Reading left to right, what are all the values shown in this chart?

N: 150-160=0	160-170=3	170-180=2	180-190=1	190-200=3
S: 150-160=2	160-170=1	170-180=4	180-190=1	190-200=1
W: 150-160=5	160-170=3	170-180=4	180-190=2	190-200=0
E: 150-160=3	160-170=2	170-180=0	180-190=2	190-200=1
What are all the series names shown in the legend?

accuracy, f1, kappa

==

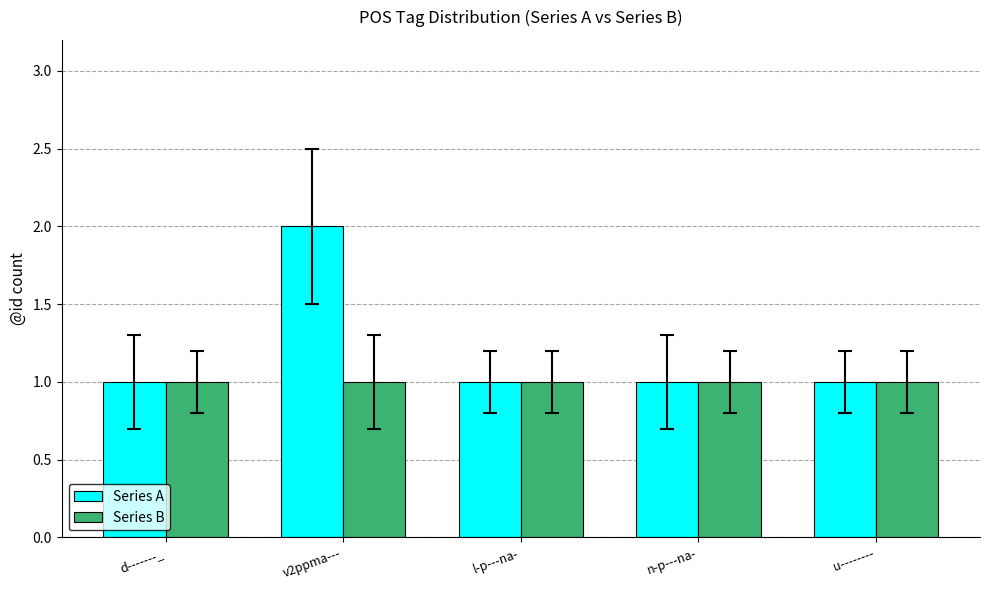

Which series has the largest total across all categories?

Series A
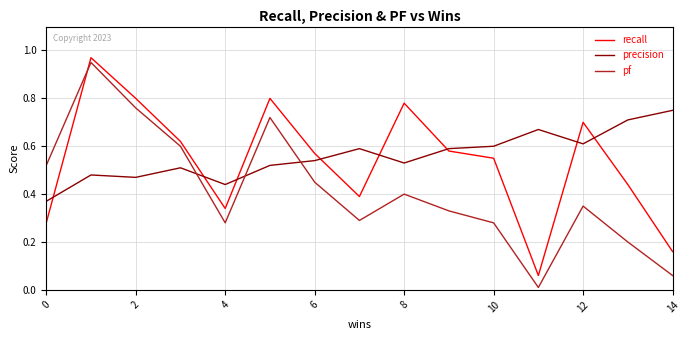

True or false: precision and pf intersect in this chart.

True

**Problem**: Copy out the lines from the one containing "Reading left to" to the one containing "What are all the series", both included, without changing anything.

**Output for this exercise**:
Reading left to right, what are all the values shown in this chart?

N: 150-160=0	160-170=3	170-180=2	180-190=1	190-200=3
S: 150-160=2	160-170=1	170-180=4	180-190=1	190-200=1
W: 150-160=5	160-170=3	170-180=4	180-190=2	190-200=0
E: 150-160=3	160-170=2	170-180=0	180-190=2	190-200=1
What are all the series names shown in the legend?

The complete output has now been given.